Last night my child turned on the fireplace and placed a bottle of oil and a few small smooth rocks next to his favorite blanket that he’d spread into a perfect rectangle and asked me if I would massage his back. I put down my book and watched as he took off his shirt and socks and laid down in the fetal position awaiting my touch.
Could it be that easy to ask for what you want? How is it that so many of us have whittled down our wants and needs into unspoken miniscule grains?
My step-father died recently and for the last few days I’ve been walking through knotted and complicated ghost scenes from my past. Close friends sent messages asking me if I needed anything?

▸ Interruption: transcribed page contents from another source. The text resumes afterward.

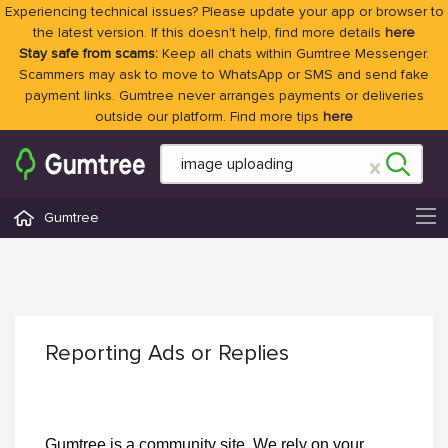
Experiencing technical issues? Please update your app or browser to
the latest version. If this doesn't help, find more details
here
Stay safe from scams:
Keep all chats within Gumtree Messenger.
Scammers may ask to move to WhatsApp or SMS and send fake
payment links. Gumtree never arranges payments or deliveries
outside our platform. Find more tips
here
Gumtree
Reporting Ads or Replies
Gumtree is a community site. We rely on your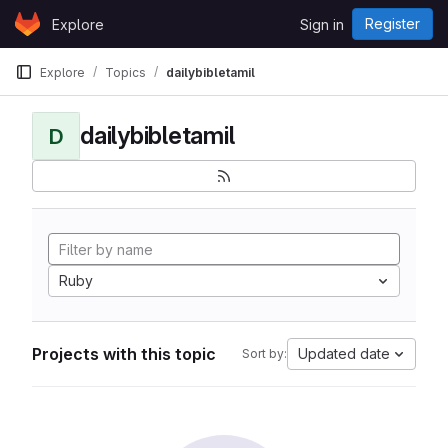
Skip to content
Register
Explore
Sign in
GitLab
Explore
Topics
dailybibletamil
dailybibletamil
D
Ruby
Projects with this topic
Updated date
Sort by: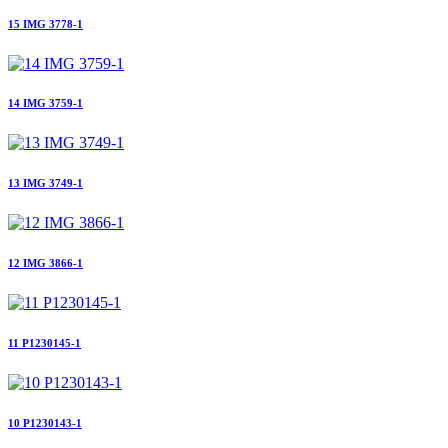
15 IMG 3778-1
14 IMG 3759-1
13 IMG 3749-1
12 IMG 3866-1
11 P1230145-1
10 P1230143-1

Did I want anything? And, I had nothing to say. I was trained in the school of stoicism and praised for feats of independence and inner resourcefulness. I, too, had learned to whittle away my want. And yet, the sweetness of my child laying his body down in front of me asking me to touch his skin awakened in me a realization that all along, I was teaching him how to advocate for his needs - how to lay down the vulnerability of his ask in safe places. As I was teaching him, I was teaching myself the very same thing.
So, here is my sacred ask: touch skins. What I want is for all of us to urge ourselves towards connection. I want us all to throw away our stoicism - to unknot the knotted stories of what we can and cannot ask for - and to step into the naked truth of our desire. We have this one life. What will we do with it?